_Listed entries_:
━━━━━━━━━━
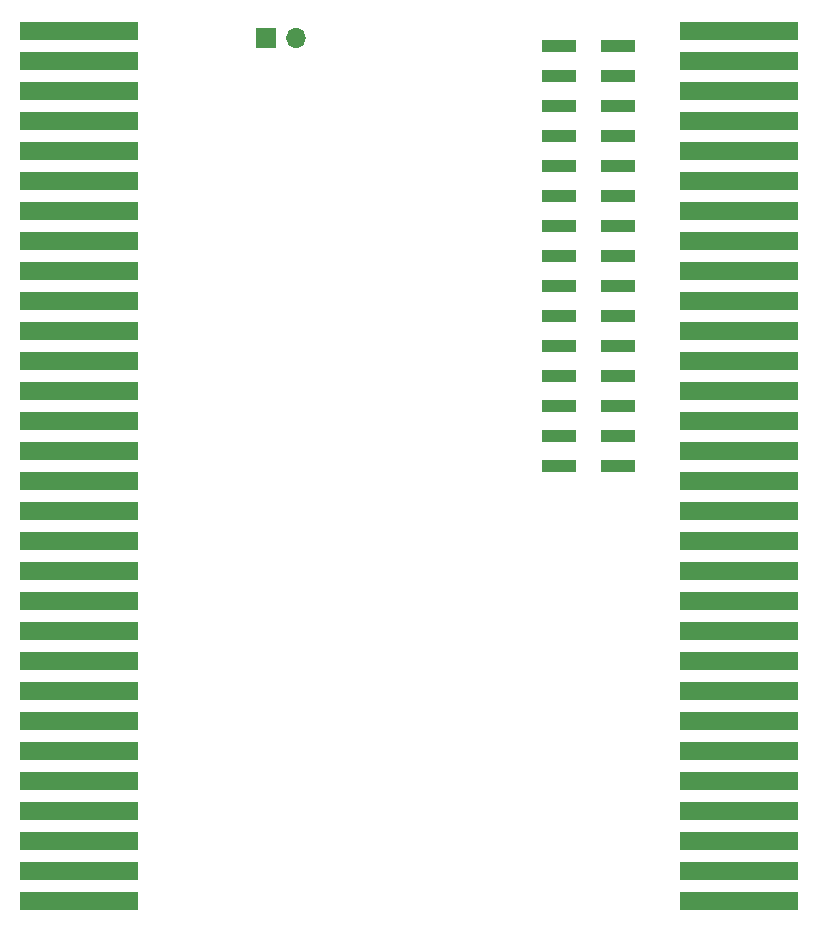
<source format=gbr>
%TF.GenerationSoftware,KiCad,Pcbnew,(5.1.8)-1*%
%TF.CreationDate,2021-03-10T17:43:25+01:00*%
%TF.ProjectId,Nes Sound Expansion,4e657320-536f-4756-9e64-20457870616e,rev?*%
%TF.SameCoordinates,Original*%
%TF.FileFunction,Soldermask,Top*%
%TF.FilePolarity,Negative*%
%FSLAX46Y46*%
G04 Gerber Fmt 4.6, Leading zero omitted, Abs format (unit mm)*
G04 Created by KiCad (PCBNEW (5.1.8)-1) date 2021-03-10 17:43:25*
%MOMM*%
%LPD*%
G01*
G04 APERTURE LIST*
%ADD10R,10.000000X1.524000*%
%ADD11O,1.700000X1.700000*%
%ADD12R,1.700000X1.700000*%
%ADD13R,3.000000X1.000000*%
G04 APERTURE END LIST*
D10*
%TO.C,J3*%
X72390000Y-119380000D03*
X72390000Y-116840000D03*
X72390000Y-114300000D03*
X72390000Y-111760000D03*
X72390000Y-109220000D03*
X72390000Y-106680000D03*
X72390000Y-104140000D03*
X72390000Y-101600000D03*
X72390000Y-99060000D03*
X72390000Y-96520000D03*
X72390000Y-93980000D03*
X72390000Y-91440000D03*
X72390000Y-88900000D03*
X72390000Y-86360000D03*
X72390000Y-83820000D03*
X72390000Y-81280000D03*
X72390000Y-78740000D03*
X72390000Y-76200000D03*
X72390000Y-73660000D03*
X72390000Y-71120000D03*
X72390000Y-68580000D03*
X72390000Y-66040000D03*
X72390000Y-63500000D03*
X72390000Y-60960000D03*
X72390000Y-58420000D03*
X72390000Y-55880000D03*
X72390000Y-53340000D03*
X72390000Y-50800000D03*
X72390000Y-48260000D03*
X72390000Y-45720000D03*
%TD*%
%TO.C,J9*%
X128270000Y-119380000D03*
X128270000Y-116840000D03*
X128270000Y-114300000D03*
X128270000Y-111760000D03*
X128270000Y-109220000D03*
X128270000Y-106680000D03*
X128270000Y-104140000D03*
X128270000Y-101600000D03*
X128270000Y-99060000D03*
X128270000Y-96520000D03*
X128270000Y-93980000D03*
X128270000Y-91440000D03*
X128270000Y-88900000D03*
X128270000Y-86360000D03*
X128270000Y-83820000D03*
X128270000Y-81280000D03*
X128270000Y-78740000D03*
X128270000Y-76200000D03*
X128270000Y-73660000D03*
X128270000Y-71120000D03*
X128270000Y-68580000D03*
X128270000Y-66040000D03*
X128270000Y-63500000D03*
X128270000Y-60960000D03*
X128270000Y-58420000D03*
X128270000Y-55880000D03*
X128270000Y-53340000D03*
X128270000Y-50800000D03*
X128270000Y-48260000D03*
X128270000Y-45720000D03*
%TD*%
D11*
%TO.C,J1*%
X90805000Y-46355000D03*
D12*
X88265000Y-46355000D03*
%TD*%
D13*
%TO.C,J2*%
X113050000Y-82550000D03*
X118090000Y-82550000D03*
X113050000Y-80010000D03*
X118090000Y-80010000D03*
X113050000Y-77470000D03*
X118090000Y-77470000D03*
X113050000Y-74930000D03*
X118090000Y-74930000D03*
X113050000Y-72390000D03*
X118090000Y-72390000D03*
X113050000Y-69850000D03*
X118090000Y-69850000D03*
X113050000Y-67310000D03*
X118090000Y-67310000D03*
X113050000Y-64770000D03*
X118090000Y-64770000D03*
X113050000Y-62230000D03*
X118090000Y-62230000D03*
X113050000Y-59690000D03*
X118090000Y-59690000D03*
X113050000Y-57150000D03*
X118090000Y-57150000D03*
X113050000Y-54610000D03*
X118090000Y-54610000D03*
X113050000Y-52070000D03*
X118090000Y-52070000D03*
X113050000Y-49530000D03*
X118090000Y-49530000D03*
X113050000Y-46990000D03*
X118090000Y-46990000D03*
%TD*%
M02*

</source>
━━━━━━━━━━
_Instructions for the task_:
Write down exactly the line that contains "X113050000Y-59690000D03*" along with all later lines of the material, ending at its final line.

_Answer for this exercise_:
X113050000Y-59690000D03*
X118090000Y-59690000D03*
X113050000Y-57150000D03*
X118090000Y-57150000D03*
X113050000Y-54610000D03*
X118090000Y-54610000D03*
X113050000Y-52070000D03*
X118090000Y-52070000D03*
X113050000Y-49530000D03*
X118090000Y-49530000D03*
X113050000Y-46990000D03*
X118090000Y-46990000D03*
%TD*%
M02*

</source>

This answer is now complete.